### PROBLEM TO SOLVE
What the answer must contain is every line of the records, exactly, with no pictures.

*** RECORD EXTRACTS

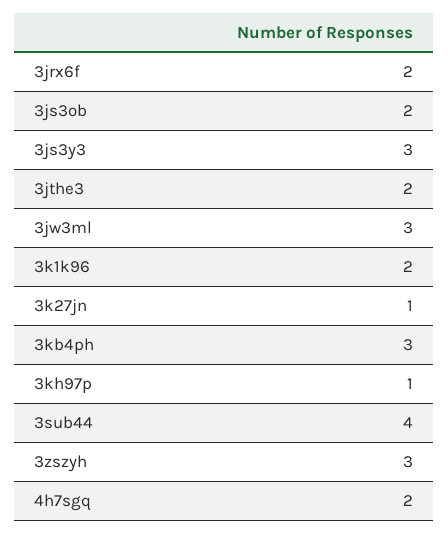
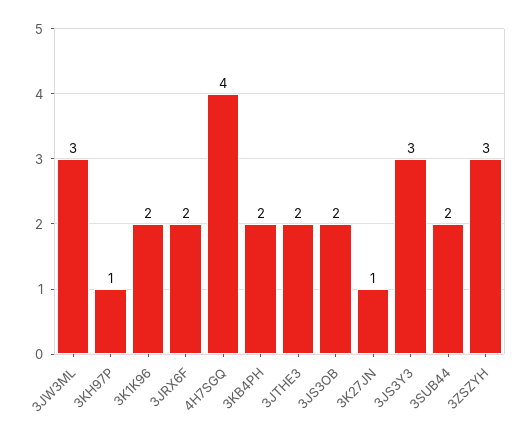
  {
    "3jrx6f": 2,
    "3js3ob": 2,
    "3js3y3": 3,
    "3jthe3": 2,
    "3jw3ml": 3,
    "3k1k96": 2,
    "3k27jn": 1,
-   "3kb4ph": 3,
+   "3kb4ph": 2,
    "3kh97p": 1,
-   "3sub44": 4,
+   "3sub44": 2,
    "3zszyh": 3,
-   "4h7sgq": 2
+   "4h7sgq": 4
  }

******

### OUTPUT OF THE TASK
  {
    "3jrx6f": 2,
    "3js3ob": 2,
    "3js3y3": 3,
    "3jthe3": 2,
    "3jw3ml": 3,
    "3k1k96": 2,
    "3k27jn": 1,
-   "3kb4ph": 3,
+   "3kb4ph": 2,
    "3kh97p": 1,
-   "3sub44": 4,
+   "3sub44": 2,
    "3zszyh": 3,
-   "4h7sgq": 2
+   "4h7sgq": 4
  }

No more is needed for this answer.